390487 01: (FILE PHOTO) Detail of breast cancer cells. Breast cancer is a malignant growth that begins in the tissues of the breast. Over a lifetime, one in eight women is diagnosed with breast cancer. (Photo by American Cancer Society/Getty Images) (Getty Images/Getty Images)

(Bloomberg) -- AstraZeneca Plc said an experimental cancer drug it’s developing with Daiichi Sankyo Co. did not help breast cancer patients live longer than chemotherapy. 

The UK drugmaker said the results for datopotamab deruxtecan, known as Dato-DXd, were probably muddied because patients went on to try other effective therapies after their cancer got worse in the trial. The study looked at people with inoperable or metastatic hormone receptor-positive, HER2-low or negative breast cancer.

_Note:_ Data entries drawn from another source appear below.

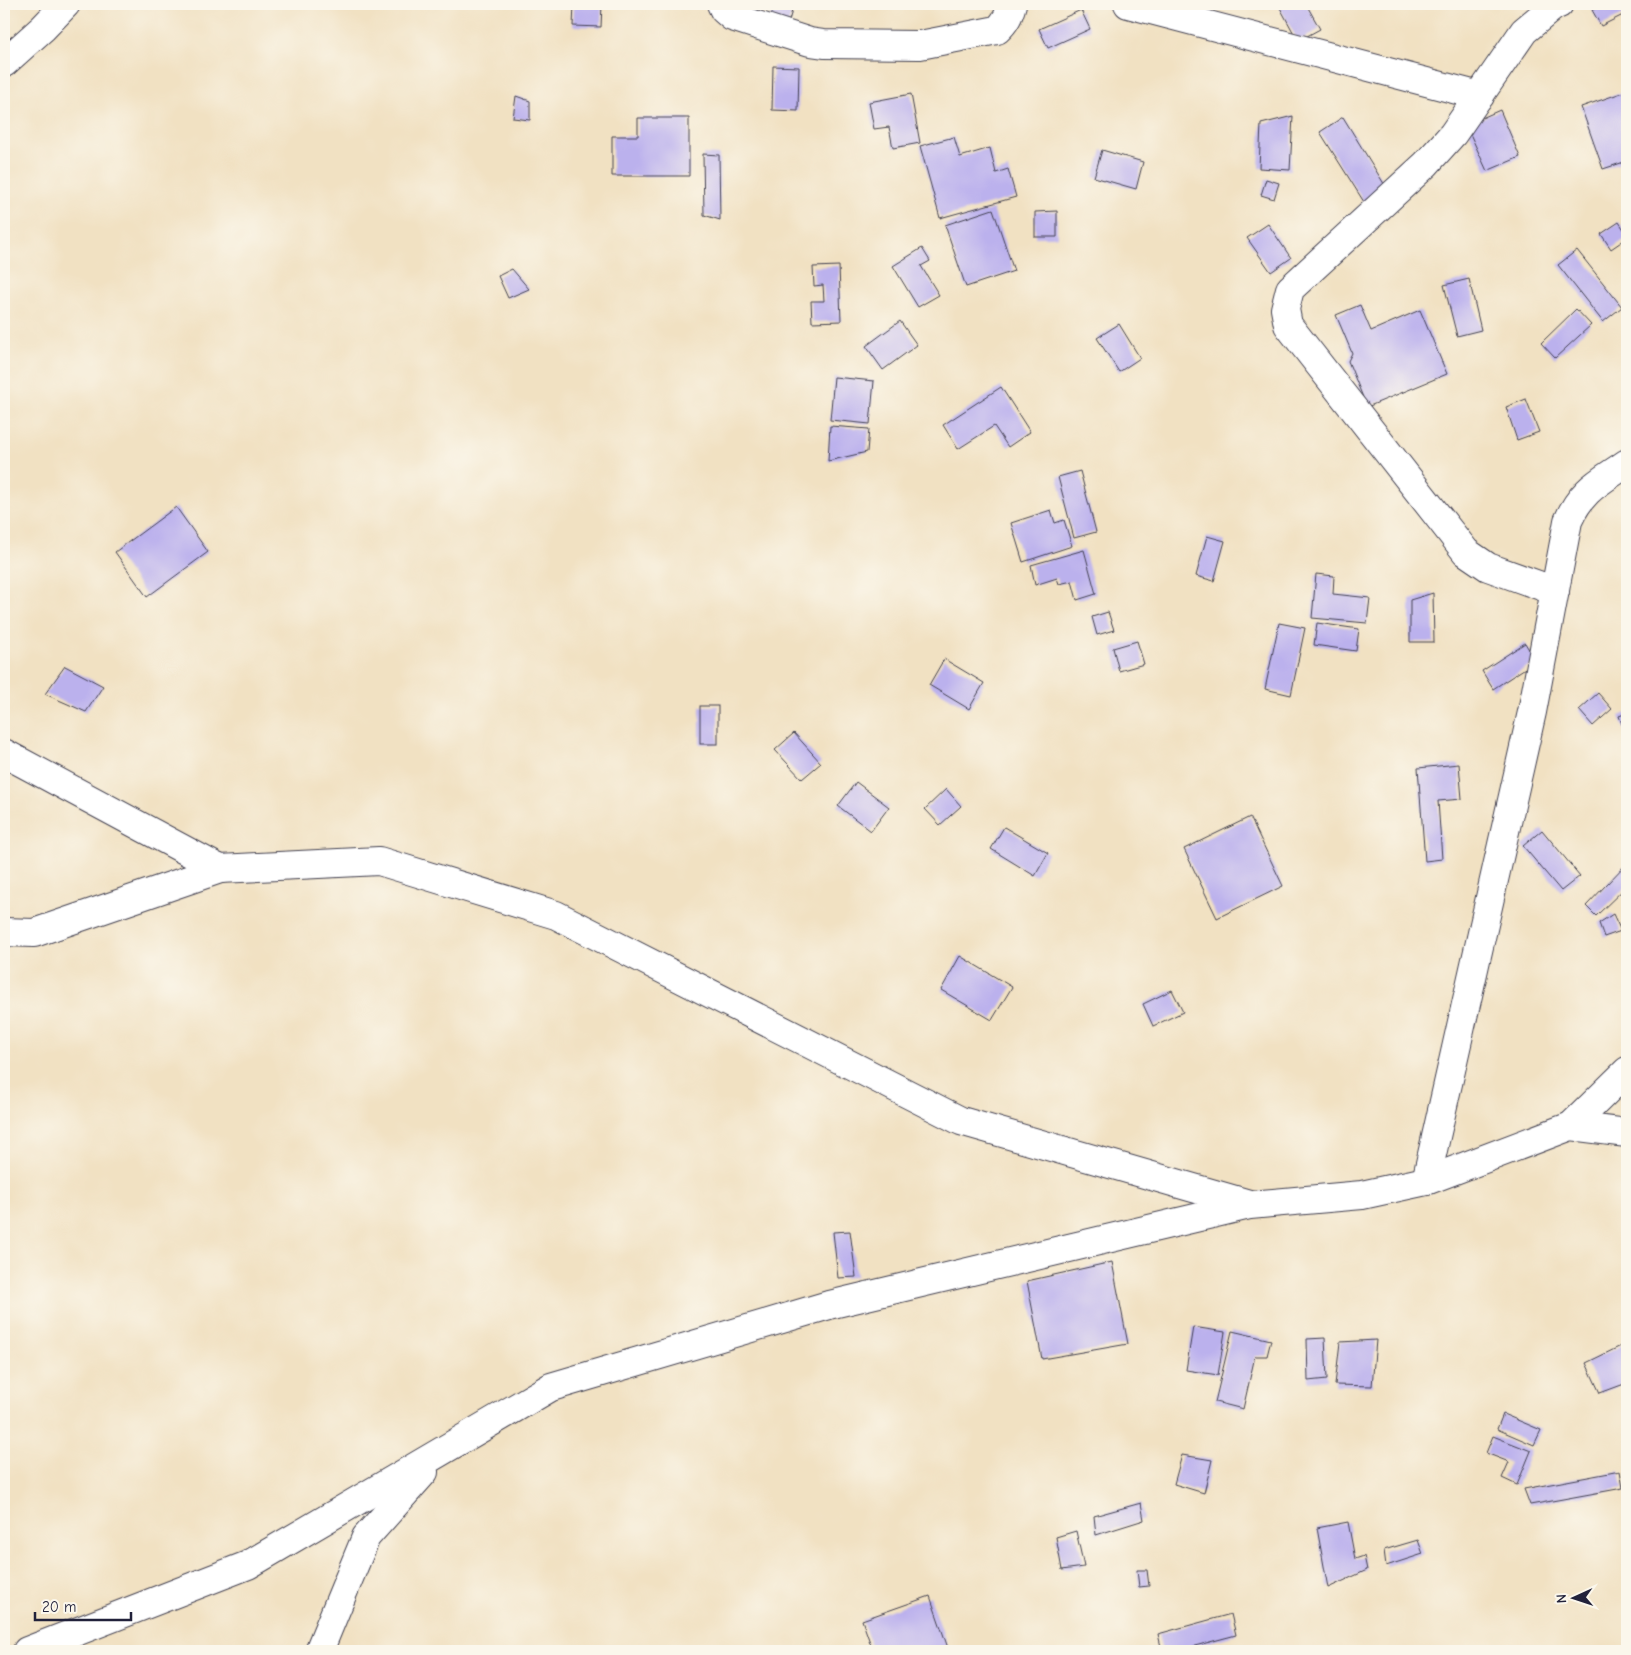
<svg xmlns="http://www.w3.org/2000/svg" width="1631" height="1655" font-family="'Comic Neue',sans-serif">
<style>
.building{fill:#bbb1ed}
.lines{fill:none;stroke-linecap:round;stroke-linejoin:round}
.minor-casing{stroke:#413f4f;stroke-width:30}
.minor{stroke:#fff;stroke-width:28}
</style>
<rect width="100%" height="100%" fill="#fbf7ec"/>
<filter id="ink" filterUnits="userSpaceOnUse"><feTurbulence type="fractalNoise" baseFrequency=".02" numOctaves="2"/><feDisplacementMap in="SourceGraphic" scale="10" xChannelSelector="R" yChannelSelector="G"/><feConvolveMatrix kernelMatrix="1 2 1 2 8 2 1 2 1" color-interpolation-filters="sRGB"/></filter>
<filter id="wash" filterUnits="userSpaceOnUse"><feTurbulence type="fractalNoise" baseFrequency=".0096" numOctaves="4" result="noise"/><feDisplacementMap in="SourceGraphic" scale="20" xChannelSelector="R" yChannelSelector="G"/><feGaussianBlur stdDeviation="1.12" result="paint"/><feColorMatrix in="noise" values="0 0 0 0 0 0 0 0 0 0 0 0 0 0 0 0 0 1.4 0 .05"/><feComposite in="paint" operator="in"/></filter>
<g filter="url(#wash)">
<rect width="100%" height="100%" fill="#f1e1c2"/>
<g id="blocks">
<g class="building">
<polygon points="574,4 602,4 601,27 573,26"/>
<polygon points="775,4 794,4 788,24 770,19"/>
<polygon points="1278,4 1306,4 1320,29 1298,41"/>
<polygon points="1605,4 1627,4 1627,13 1601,26 1592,10"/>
<polygon points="1081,10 1090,29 1048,48 1039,29"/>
<polygon points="773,66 799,67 798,111 772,110"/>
<polygon points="1627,91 1627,161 1603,169 1581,107"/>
<polygon points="911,94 920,143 893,148 889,127 874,129 869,102"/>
<polygon points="516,96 530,101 530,120 513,118"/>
<polygon points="1500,110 1520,157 1487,171 1466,125"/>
<polygon points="1293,116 1290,170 1259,168 1261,124"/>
<polygon points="1343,117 1386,187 1364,202 1320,132"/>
<polygon points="638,118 689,118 689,176 612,176 612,136 638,136"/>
<polygon points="954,137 960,157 990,148 996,173 1008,169 1016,197 940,218 920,146"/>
<polygon points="1102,150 1143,162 1136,189 1094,177"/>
<polygon points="703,154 719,155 720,220 704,215"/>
<polygon points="1266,179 1279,183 1274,199 1261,195"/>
<polygon points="993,209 1014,271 966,287 945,225"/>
<polygon points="1057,211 1057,237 1035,237 1035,212"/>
<polygon points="1619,222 1627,234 1627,238 1611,249 1601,234"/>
<polygon points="1268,224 1291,258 1271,272 1247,238"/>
<polygon points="922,248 930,261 921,266 939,295 918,307 893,266"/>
<polygon points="1577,250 1622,307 1603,322 1558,265"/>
<polygon points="839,266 841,321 812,322 811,301 824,301 823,285 814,286 813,267"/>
<polygon points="512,269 529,289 508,298 498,276"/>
<polygon points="1469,279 1481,330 1457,336 1444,285"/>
<polygon points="1360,305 1371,331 1420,310 1447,374 1367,407 1348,361 1352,353 1336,315"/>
<polygon points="1576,309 1591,325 1555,358 1541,343"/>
<polygon points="900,321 917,345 883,370 866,346"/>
<polygon points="1119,324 1140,358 1119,372 1097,338"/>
<polygon points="834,377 874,381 870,424 830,420"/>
<polygon points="1001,387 1030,432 1008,447 994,426 958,449 943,425"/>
<polygon points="1526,399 1539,432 1517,440 1506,407"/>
<polygon points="830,426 869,429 867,452 828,461"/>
<polygon points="1080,471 1096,532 1074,538 1058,477"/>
<polygon points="176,507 208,552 147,597 115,552"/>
<polygon points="1051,510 1055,523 1064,520 1072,546 1023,562 1011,523"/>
<polygon points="1207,536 1225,541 1214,581 1196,576"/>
<polygon points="1084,550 1096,594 1077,600 1072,581 1059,584 1057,578 1035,585 1031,565"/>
<polygon points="1316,574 1334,576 1333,594 1370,598 1367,623 1312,618"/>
<polygon points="1433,593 1434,642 1410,642 1410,600"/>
<polygon points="1108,612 1114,630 1097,635 1092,617"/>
<polygon points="1279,623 1305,628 1291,695 1265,689"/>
<polygon points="1317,623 1359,629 1356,651 1314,645"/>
<polygon points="1137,641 1144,664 1119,671 1113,648"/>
<polygon points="1525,643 1536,661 1493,689 1482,671"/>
<polygon points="944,659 984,683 969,709 929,685"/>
<polygon points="65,666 103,686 86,712 45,694"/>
<polygon points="1598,693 1612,709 1593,726 1579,710"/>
<rect x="700" y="706" width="18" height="38"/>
<polygon points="1627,713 1627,737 1619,716"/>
<polygon points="794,733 821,763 802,779 775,750"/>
<polygon points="1459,764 1462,799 1438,801 1442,859 1425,861 1418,768"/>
<polygon points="856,782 889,807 871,831 838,806"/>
<polygon points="946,789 961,806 940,825 925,809"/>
<polygon points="1250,817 1283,886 1217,918 1184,849"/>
<polygon points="1004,827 1048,853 1035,876 991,849"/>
<polygon points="1542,830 1580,876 1561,891 1523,846"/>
<polygon points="1627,863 1627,886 1596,916 1586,906"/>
<polygon points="1613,914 1621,931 1604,937 1599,923"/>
<polygon points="960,956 1012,987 992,1020 941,990"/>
<polygon points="1172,990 1183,1012 1153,1026 1143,1004"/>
<polygon points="850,1231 856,1277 838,1278 833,1232"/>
<polygon points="1112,1262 1128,1344 1042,1359 1027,1281"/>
<polygon points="1193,1327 1225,1332 1218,1375 1186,1370"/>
<polygon points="1232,1331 1271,1340 1267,1356 1255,1356 1243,1409 1215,1402"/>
<polygon points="1325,1338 1327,1379 1308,1381 1307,1339"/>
<polygon points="1376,1340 1372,1386 1335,1385 1340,1342"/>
<polygon points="1627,1343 1627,1383 1600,1393 1586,1363"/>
<polygon points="1503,1414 1541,1430 1534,1445 1497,1429"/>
<polygon points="1493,1436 1531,1451 1517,1485 1502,1478 1509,1462 1486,1453"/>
<polygon points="1182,1455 1212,1460 1204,1493 1174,1484"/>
<polygon points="1620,1471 1623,1488 1530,1505 1524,1489"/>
<polygon points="1141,1503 1144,1520 1096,1535 1094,1516"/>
<polygon points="1348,1522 1355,1559 1364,1556 1367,1570 1328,1588 1317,1528"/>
<polygon points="1076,1531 1084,1567 1062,1570 1056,1537"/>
<polygon points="1418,1540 1423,1554 1386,1566 1384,1550"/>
<polygon points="1137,1570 1147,1570 1149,1586 1139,1587"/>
<polygon points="930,1596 949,1651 873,1651 862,1620"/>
<polygon points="1231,1614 1236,1635 1176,1651 1162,1651 1158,1634"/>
</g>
</g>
</g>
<g filter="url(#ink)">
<use href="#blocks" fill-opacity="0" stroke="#413f4f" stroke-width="1"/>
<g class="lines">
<defs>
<g id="minor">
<path d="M721 4 724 10 732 17 810 42 824 44 920 45 997 30C1006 22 1009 15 1012 4"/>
<polyline points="1128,4 1480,96"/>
<polyline points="4,63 43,28 66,4"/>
<polyline points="1555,591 1488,567 1466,552 1288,325 1285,309 1290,289 1426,164 1453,134 1524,31 1554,6 1559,4"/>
<polyline points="4,753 220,869 379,861 556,915 961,1121 1249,1204"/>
<polyline points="4,932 34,933 220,869"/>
<polyline points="1571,1126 1627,1071"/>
<path d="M1426 1181 1532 712 1568 521C1582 489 1600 482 1627 463"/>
<polyline points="27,1651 248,1565 551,1387 829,1305 1250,1205 1362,1195 1426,1181 1571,1126 1627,1133"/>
<polyline points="319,1651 366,1537 424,1472"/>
</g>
</defs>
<use href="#minor" class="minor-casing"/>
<use href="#minor" class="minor"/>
</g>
</g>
<rect width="1631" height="1655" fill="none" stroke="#fbf7ec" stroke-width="20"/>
<g transform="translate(1574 1598) rotate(267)" stroke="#fbf7ec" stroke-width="4" paint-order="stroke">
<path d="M0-4L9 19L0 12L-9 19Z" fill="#22223b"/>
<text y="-8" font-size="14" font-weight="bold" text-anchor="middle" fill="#22223b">N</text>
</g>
<path d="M35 1612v8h96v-8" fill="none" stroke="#22223b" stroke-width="2.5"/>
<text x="42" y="1612" font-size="15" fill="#22223b" stroke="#fbf7ec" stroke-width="4" paint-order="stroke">20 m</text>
</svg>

Without proof the drug can extend the lives of this group of breast cancer patients, “we believe that approval now looks less likely,” Sean Conroy, an analyst at Shore Capital, wrote in a note. Rival Gilead Sciences Inc.’s drug Trodelvy is already approved for the same patient group and showed it was able to extend lives, Conroy said.

The results were the latest in a series of disappointments for the Astra compound, which earlier this month also reported mixed data in a lung cancer trial. In that study, while the drug helped some sick people live longer, the results didn’t hold true for all patients. Still, more trial results are still to come and may be able to improve the outlook for the drug, Shore’s Conroy said.

Astra shares fell as much as 1.34% in early trading in London. The stock has climbed about 11% this year.

In earlier stages of the breast cancer trial the drug — which was treating patients who had previously been treated with endocrine-based therapy and at least one systemic therapy — had met intermediate targets, such as increasing the length of time patients lived before their cancer got worse.

The drug is an antibody drug conjugate (ADC) which works by ferrying powerful chemotherapy directly to the tainted cells to kill the cancer without damaging the healthy cells. 

Astra said it’s still committed to making Dato-DXd an option for breast cancer patients. It said it would share the trial results with drug regulators who are reviewing whether it should be approved.